• WORK TO BE COMPLETED:
Begin at the line containing "left elbow: (259, 541)" in the entries below and end at the line containing "right back paw: (79, 536)"; transcribe that range exactly and nothing outside it.

• DATA LISTING:
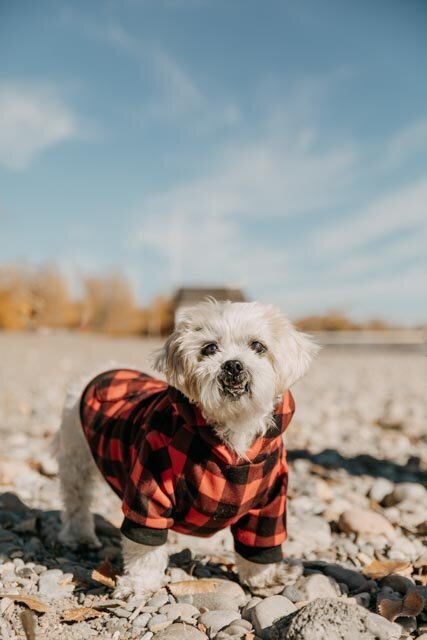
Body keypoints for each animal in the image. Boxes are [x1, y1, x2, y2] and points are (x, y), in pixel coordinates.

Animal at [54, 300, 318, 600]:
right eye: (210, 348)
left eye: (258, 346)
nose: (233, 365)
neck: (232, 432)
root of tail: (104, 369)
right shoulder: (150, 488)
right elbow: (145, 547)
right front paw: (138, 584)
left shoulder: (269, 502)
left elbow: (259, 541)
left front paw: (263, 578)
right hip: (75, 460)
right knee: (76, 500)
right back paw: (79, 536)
---
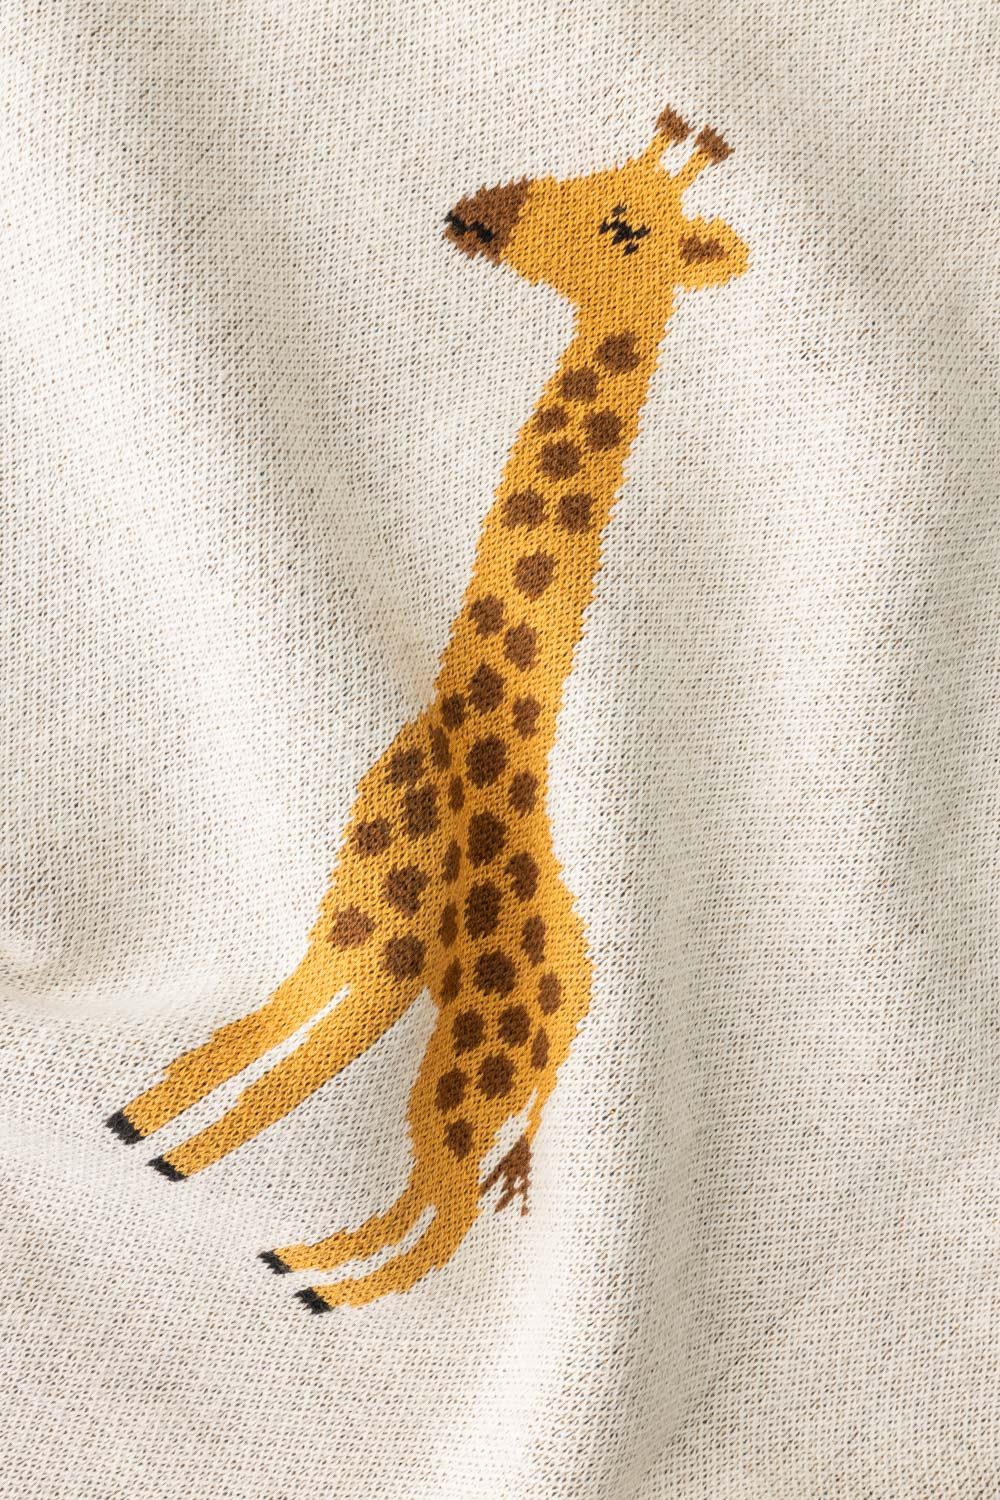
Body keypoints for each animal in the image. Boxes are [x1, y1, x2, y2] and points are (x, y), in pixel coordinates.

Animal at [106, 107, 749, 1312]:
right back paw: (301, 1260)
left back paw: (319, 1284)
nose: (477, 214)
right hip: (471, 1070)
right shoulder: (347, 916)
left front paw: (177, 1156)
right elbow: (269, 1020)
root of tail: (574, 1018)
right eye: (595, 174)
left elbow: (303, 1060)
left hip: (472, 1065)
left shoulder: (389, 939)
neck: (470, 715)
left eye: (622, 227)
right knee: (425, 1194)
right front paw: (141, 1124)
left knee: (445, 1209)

• SOLVED EXERCISE:
left elbow: (259, 541)
left front paw: (263, 578)
right hip: (75, 460)
right knee: (76, 500)
right back paw: (79, 536)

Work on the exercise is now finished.